Siempre debemos escuchar sus razones antes de imponer un castigo. El castigo
debe seguir con la menor dilación posible a la acción que se quiere sancio

nar; no obstante, hay que evitar castigar sin ton ni son y, sobre todo, hacerlo sin
un motivo justificado. A veces hay una razón que les ha llevado a infringir una
norma doméstica y hay que tenerlo en cuenta. Antes de ejecutar, escuchar.
Pero no basta con recriminar, también hay que corregir y explicar cómo
deberían haber actuado: qué han hecho mal y cómo tendrían que haberlo
hecho. Puede ocurrir que, si no se les explica, no sepan por qué se les castiga.
Una niña nos decía: “Sé que he hecho algo mal cuando me castigan,
pero no sé el qué”.
Dejemos bien claro que se castiga la acción no a él o a ella. Podemos decirle
cosas como: “Te quiero mucho, pero eso que has hecho no ha estado
bien”. No se castiga para fastidiarle, sino para educarle, porque le queremos.
Una vez impuesto, no debemos levantar un castigo. En este sentido, castigar
implica castigarse, porque debemos hacer cumplir lo que hemos determinado
y seguirlo hasta el final. Si somos demasiado blandos, no tendrá el
efecto que pretendemos.
A partir de cierta edad, de los nueve años en adelante, por ejemplo, ellos
mismos pueden imponerse el castigo o pactarlo con nosotros.

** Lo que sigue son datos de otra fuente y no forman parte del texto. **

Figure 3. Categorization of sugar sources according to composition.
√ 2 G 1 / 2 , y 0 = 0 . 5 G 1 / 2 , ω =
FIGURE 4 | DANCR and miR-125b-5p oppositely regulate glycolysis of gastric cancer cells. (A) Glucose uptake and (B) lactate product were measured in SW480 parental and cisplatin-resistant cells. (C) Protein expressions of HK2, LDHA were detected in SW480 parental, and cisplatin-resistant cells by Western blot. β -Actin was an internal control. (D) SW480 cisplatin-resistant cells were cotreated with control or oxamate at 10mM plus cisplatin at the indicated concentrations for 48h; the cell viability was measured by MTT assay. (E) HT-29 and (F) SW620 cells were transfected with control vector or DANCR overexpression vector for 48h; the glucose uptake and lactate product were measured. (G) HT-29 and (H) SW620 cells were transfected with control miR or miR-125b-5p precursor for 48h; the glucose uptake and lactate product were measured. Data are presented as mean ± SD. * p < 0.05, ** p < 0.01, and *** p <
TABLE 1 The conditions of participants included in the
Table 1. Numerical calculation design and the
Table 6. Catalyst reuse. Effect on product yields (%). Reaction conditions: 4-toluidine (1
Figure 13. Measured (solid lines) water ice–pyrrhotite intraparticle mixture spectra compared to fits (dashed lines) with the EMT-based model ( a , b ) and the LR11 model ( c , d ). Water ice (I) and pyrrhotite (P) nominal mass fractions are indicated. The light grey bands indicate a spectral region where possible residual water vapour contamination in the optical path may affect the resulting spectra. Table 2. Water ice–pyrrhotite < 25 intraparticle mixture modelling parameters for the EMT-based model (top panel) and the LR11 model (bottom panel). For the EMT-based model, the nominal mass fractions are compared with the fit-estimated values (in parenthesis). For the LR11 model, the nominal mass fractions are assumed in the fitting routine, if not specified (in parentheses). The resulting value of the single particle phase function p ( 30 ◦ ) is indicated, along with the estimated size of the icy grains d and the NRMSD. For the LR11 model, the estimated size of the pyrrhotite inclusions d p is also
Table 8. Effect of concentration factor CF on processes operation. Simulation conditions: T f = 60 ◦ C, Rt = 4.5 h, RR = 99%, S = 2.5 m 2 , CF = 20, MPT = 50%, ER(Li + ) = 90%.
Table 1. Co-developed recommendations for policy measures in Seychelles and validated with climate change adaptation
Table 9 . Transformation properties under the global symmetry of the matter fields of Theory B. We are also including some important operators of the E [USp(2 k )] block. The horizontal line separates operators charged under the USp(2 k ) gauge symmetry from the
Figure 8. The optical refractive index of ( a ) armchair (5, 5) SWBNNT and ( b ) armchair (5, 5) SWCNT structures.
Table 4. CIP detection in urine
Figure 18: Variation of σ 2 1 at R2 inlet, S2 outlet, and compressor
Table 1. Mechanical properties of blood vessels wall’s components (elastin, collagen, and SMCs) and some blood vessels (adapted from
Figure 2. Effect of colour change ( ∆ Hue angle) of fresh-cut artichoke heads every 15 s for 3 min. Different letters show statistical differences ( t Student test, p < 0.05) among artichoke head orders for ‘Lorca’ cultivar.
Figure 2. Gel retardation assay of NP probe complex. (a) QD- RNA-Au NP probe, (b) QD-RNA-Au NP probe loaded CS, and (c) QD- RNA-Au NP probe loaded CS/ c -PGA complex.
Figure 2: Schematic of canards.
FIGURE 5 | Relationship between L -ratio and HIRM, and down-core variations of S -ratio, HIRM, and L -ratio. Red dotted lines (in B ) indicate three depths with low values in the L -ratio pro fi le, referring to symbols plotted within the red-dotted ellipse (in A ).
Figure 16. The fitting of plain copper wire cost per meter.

Por último, hemos de tener siempre muy en cuenta que vale más elogiar lo que
hacen bien que recriminar lo que hacen mal. Deberíamos felicitarles diez veces
por cada una que les reprendemos. La llamamos la ley de la desproporción.
Situaciones a evitar
Felipe: “Está castigado todo el año sin paga”.
Benito: “Les castigo muchísimo pero, como me dan pena, siempre
acabo perdonándoles el castigo”.
Raquel: “Me paso el día gritando y diciéndole lo que hace mal. Me
resulta imposible encontrar algo positivo para felicitarle”.
Carol: “Me enfado tanto que termino diciéndole que estoy harta de él,
que no le aguanto y que va a acabar conmigo”.